There are no advantages to running two pair of wires to a speaker terminal.  That configuration is electrically identical to running one pair of similar diameter wire to the terminal.   
It can vary depending on how the speaker is designed.  Seems like some manufacturers believe it provides a sonic benefit and design their speakers accordingly, while others just put high and low terminals on there because they feel they have to.  Then there are others that just don't feel biwiring is necessary and just provide one pair of terminals. 

To me, if the designer recommends biwiring it is certainly worth exploring.  IMO, at the very least you'll want to replace the crappy jumpers that usually come with the speakers and replace with good quality wire jumpers.  You have to weigh the cost of what it takes to biwire your speakers vs. the sonic benefit, as you might find you'll get a bigger overall boost in performance by investing that money elsewhere in your system. 

The last consideration is whether to go with a full shotgun biwire setup, where you have two separate cables going to each speaker.  This is where I actually found the largest benefit with MY speakers.  In addition to getting rid of the wretched jumper, you've now got twice the amount of cable going to you speakers, which decreases resistance that could provide further benefits -- again very much dependent on your system.  This option, however, can get very expensive depending on what cables you're using.  While I got enough benefit from this to find it a worthwhile improvement, I wouldn't have done it until I had my other components where I want them since the benefits were of a more subtle variety versus upgrading something like a preamp. 

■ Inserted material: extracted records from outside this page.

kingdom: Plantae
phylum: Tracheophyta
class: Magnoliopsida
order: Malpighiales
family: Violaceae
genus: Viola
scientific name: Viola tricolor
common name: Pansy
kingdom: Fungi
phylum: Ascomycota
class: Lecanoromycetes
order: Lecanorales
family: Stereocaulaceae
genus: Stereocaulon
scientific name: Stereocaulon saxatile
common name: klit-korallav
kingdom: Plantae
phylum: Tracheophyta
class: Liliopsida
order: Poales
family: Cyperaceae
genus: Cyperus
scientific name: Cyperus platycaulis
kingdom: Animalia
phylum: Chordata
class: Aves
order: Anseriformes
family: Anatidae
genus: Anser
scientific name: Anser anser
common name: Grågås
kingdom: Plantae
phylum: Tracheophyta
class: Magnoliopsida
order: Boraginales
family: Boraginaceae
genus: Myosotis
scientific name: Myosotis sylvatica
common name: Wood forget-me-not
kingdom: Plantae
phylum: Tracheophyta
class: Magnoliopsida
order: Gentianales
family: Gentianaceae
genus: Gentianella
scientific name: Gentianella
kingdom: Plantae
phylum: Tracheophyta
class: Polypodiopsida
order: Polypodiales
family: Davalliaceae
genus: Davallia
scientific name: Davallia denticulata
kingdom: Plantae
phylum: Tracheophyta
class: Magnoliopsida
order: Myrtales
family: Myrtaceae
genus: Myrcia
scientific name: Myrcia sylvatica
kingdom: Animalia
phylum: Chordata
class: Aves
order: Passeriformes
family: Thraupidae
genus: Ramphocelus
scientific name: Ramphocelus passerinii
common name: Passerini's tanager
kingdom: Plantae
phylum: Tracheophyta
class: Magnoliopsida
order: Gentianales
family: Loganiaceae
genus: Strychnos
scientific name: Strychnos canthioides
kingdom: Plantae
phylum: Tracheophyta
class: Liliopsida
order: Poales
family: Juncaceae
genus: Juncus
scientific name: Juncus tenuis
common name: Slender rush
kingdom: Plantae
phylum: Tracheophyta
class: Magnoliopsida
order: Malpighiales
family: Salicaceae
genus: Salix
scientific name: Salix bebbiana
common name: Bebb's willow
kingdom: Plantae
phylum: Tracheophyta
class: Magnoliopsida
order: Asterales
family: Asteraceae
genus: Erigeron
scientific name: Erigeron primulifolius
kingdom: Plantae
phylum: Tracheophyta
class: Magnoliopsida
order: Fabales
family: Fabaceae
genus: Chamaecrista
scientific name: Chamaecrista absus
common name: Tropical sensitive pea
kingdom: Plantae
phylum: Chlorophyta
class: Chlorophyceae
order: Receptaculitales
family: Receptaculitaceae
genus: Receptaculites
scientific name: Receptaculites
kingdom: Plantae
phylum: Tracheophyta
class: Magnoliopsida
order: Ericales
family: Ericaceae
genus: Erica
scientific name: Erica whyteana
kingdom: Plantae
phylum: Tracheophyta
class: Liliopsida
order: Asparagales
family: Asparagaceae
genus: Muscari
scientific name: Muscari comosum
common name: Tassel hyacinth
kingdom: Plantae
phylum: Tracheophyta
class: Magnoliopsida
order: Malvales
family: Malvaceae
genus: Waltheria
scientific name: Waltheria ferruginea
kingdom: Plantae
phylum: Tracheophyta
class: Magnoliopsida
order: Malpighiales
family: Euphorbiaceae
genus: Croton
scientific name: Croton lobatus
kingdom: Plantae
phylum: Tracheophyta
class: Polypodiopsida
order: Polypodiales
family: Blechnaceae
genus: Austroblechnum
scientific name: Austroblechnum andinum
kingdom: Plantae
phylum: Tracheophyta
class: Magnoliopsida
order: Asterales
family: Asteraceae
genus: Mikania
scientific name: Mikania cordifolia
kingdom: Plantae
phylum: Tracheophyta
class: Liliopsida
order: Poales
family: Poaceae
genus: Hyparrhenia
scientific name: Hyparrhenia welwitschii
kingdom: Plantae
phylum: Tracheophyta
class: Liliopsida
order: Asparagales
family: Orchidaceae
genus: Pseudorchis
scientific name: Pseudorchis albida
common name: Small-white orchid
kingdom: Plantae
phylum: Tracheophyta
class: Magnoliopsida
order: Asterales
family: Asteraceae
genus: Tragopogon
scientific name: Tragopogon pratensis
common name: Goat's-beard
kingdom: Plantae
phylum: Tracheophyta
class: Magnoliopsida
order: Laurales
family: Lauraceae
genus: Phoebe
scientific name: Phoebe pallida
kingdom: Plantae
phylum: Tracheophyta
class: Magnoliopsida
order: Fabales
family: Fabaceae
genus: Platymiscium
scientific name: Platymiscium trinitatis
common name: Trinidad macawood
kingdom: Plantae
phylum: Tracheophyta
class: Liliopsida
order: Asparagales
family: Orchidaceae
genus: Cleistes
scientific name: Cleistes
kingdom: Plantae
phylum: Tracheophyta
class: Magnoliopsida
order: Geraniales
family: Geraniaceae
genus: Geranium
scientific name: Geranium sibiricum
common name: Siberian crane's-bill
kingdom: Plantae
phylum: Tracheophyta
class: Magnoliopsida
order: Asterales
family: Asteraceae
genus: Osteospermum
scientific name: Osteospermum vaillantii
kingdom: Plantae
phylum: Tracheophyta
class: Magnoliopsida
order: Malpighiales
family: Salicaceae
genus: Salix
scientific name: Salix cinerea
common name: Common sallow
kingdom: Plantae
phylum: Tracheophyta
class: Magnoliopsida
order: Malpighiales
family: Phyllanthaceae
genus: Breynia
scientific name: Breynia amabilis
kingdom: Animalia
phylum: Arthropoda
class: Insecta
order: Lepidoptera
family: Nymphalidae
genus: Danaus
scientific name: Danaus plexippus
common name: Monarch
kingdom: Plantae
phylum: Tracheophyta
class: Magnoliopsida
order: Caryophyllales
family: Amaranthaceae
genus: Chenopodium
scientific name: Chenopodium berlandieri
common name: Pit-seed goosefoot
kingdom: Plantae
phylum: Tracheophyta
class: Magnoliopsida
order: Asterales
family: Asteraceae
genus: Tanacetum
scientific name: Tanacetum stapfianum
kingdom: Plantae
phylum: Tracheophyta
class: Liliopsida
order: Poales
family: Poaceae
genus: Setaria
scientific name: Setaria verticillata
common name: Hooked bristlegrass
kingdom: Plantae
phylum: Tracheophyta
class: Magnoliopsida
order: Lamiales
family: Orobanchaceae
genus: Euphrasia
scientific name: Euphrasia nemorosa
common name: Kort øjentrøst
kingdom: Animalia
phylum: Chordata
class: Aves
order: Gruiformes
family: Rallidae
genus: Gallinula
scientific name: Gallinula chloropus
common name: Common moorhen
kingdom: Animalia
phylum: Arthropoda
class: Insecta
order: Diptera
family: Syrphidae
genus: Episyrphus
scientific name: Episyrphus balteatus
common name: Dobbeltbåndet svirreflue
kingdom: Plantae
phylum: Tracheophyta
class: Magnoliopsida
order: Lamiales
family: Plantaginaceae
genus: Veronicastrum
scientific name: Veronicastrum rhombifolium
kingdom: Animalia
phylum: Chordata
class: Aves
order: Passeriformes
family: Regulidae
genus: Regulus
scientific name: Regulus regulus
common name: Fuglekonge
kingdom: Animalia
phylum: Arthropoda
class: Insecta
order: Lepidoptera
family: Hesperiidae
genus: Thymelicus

One final tip.  Despite already running a shotgun loom of cables, a cable manufacturer recommended I add banana wire jumpers in addition to the dual cables (the cables had spade connectors so banana connectors were not being used).  I was, to say the least, skeptical, but I was shocked that these extra jumpers provided a meaningful improvement both in overall clarity and transparency along with tighter and more well-defined bass.  Not huge, but very noticeable to the point that I wouldn't think of using my speakers without them.  The good news is, in the scheme of audio, this is a relatively cheap tweak to try.  Anyway, I've blabbed too long here.  Hope this helped and best of luck.